* _Required action_: Reproduce the text of the entries below, from their first line through the line containing "уже два десятилетия", with both of those lines included.

* _Source material_:
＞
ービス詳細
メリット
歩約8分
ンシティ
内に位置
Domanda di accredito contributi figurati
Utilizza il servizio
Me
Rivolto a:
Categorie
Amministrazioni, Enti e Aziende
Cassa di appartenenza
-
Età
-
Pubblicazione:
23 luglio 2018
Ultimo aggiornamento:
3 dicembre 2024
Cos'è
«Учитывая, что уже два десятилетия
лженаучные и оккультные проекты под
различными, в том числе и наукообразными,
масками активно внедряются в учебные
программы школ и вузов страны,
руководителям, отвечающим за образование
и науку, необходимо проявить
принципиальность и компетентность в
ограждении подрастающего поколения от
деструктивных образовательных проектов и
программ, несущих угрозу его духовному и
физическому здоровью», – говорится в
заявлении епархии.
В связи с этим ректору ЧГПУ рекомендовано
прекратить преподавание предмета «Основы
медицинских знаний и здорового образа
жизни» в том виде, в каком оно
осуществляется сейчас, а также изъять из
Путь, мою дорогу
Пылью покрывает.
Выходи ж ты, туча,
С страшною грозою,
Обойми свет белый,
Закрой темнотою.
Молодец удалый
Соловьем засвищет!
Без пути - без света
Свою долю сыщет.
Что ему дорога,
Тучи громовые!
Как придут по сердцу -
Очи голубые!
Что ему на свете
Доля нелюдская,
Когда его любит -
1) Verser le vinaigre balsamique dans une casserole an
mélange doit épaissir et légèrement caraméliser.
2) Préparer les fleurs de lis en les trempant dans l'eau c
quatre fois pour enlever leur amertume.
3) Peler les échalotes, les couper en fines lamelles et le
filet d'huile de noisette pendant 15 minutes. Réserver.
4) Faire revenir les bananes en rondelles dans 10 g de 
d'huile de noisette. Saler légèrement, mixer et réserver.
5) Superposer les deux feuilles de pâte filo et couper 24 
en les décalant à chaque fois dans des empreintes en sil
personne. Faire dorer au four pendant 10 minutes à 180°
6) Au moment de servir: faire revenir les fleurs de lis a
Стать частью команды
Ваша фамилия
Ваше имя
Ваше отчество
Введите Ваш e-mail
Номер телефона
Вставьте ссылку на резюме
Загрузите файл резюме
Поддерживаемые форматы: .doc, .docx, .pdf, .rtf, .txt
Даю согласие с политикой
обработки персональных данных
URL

* _Reply_:
＞
ービス詳細
メリット
歩約8分
ンシティ
内に位置
Domanda di accredito contributi figurati
Utilizza il servizio
Me
Rivolto a:
Categorie
Amministrazioni, Enti e Aziende
Cassa di appartenenza
-
Età
-
Pubblicazione:
23 luglio 2018
Ultimo aggiornamento:
3 dicembre 2024
Cos'è
«Учитывая, что уже два десятилетия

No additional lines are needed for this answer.